Matt Fox, executive vice president for exploration and production, said costs have crept up in Australia by about 7%
in Australian dollars, which is compounded by the changing exchange rate. The project is set to deliver first cargo by
mid-2015, he said.
The company has a 37.5% stake in the project. Even with some reduction in the company's stake there, the APLNG project
is expected to add 80,000 barrels of oil equivalent per day by 2017, Mr. Fox said.
ConocoPhillips's production in the Canadian oil sands is expected to double in the same period, even assuming the
company will dilute its stake there, Mr. Fox added.
ConocoPhillips split from its refining arm last year, and Thursday's analyst meeting was the company's first as an
independent exploration and production company. But as activist investors have taken aim at what they see as overly
large, unfocused energy producers, ConocoPhillips has faced criticism from some analysts who say the company could stand
to whittle itself down further.
The company has said it believes its global reach is a positive, and that its size gives it the technological
expertise to replicate its success around the world.
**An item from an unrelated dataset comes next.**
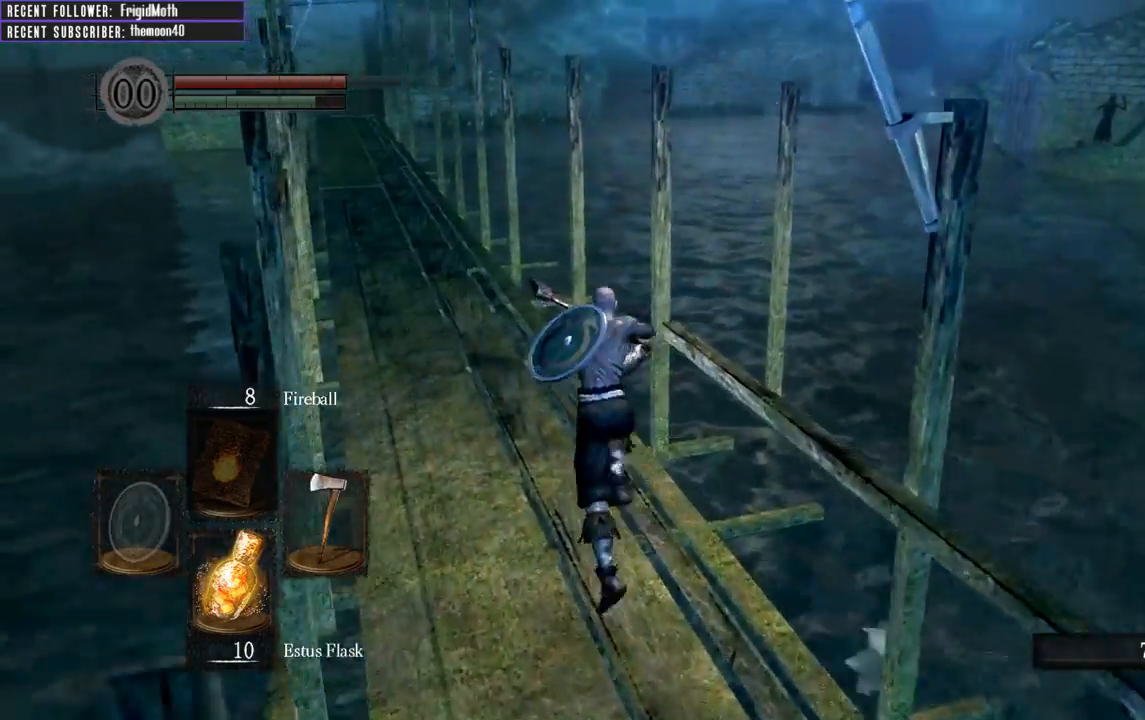
{"buttons": ["L1"], "left_stick": "up", "right_stick": "center", "events": [[417, "B", "up"]]}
"We think our diversification and scale are a competitive advantage," Mr. Lance said, noting that the company is not
dependant on one formation or one type of asset.
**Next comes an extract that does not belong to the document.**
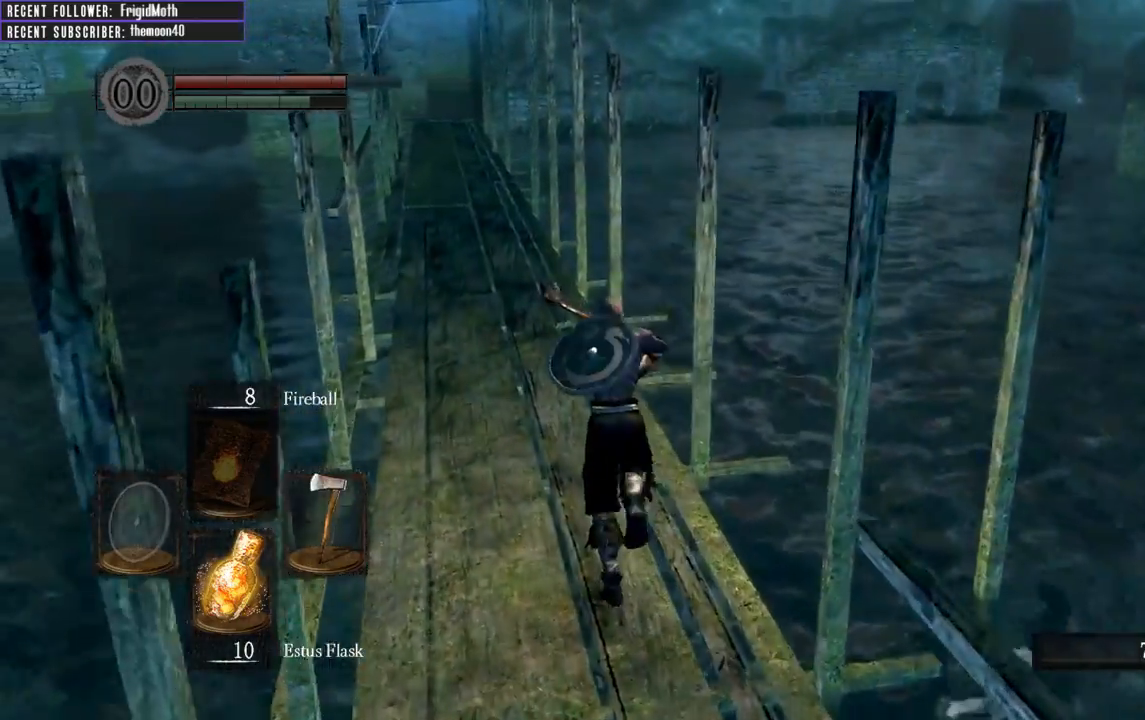
{"buttons": [], "left_stick": "up-left", "right_stick": "center", "events": [[67, "L1", "up"], [167, "right_stick", "right"], [333, "right_stick", "center"], [483, "left_stick", "up-left"]]}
But analysts were skeptical as to whether ConocoPhillips can deliver on all its plans and keep money flowing to
shareholders. Already one of the highest in the industry, Mr. Lance said maintaining and even expanding ConocoPhillips's
dividend is one of the company's top priorities.
"The companies you compare yourself to pay dividends out of cash flow," noted Bank of America Merrill Lynch analyst
Doug Leggate during the meeting. "Why is the dividend still a core priority?"
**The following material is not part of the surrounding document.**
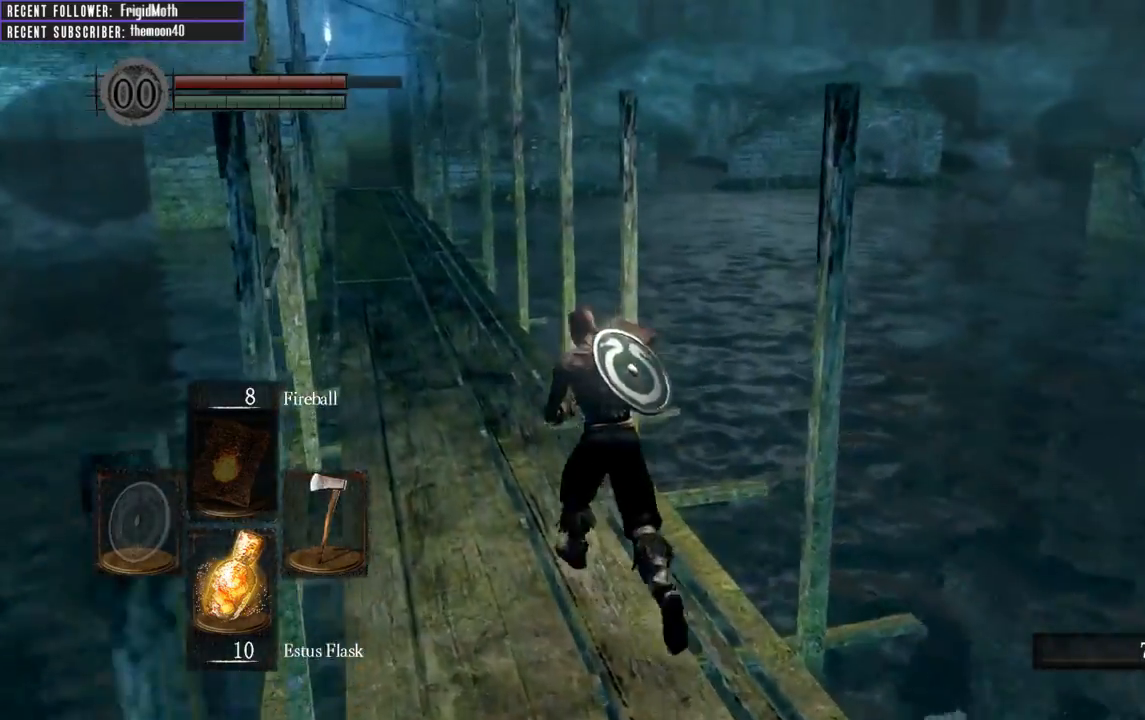
{"buttons": [], "left_stick": "center", "right_stick": "center", "events": [[67, "right_stick", "right"], [317, "left_stick", "center"], [367, "right_stick", "center"]]}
Jeff Sheets, ConocoPhillips's chief financial officer, said the company's cash flow is growing "to where we can fund
the capital program and a dividend higher than where it is today." He said "high-margin growth" will add $6 billion in
additional cash flow by 2017. At the end of 2012, ConocoPhillips reported cash flow from operations of $13.5 billion.
"We are a company that believes that a significant part of what shareholders are looking for is a dividend they can
count on," he said.
Write to Alison Sider at email@example.com
Corrections & Amplifications
This was corrected at 10:55 a.m. EST because the original incorrectly stated in the 11th paragraph that ConocoPhillips
is dependent on one formation or asset type. The article should have said the company is not dependent on one formation
or one type of asset. Also, in the second paragraph, the story omitted the word "down." It should have stated that
ConocoPhillps is shedding some high costs assets to keep costs down.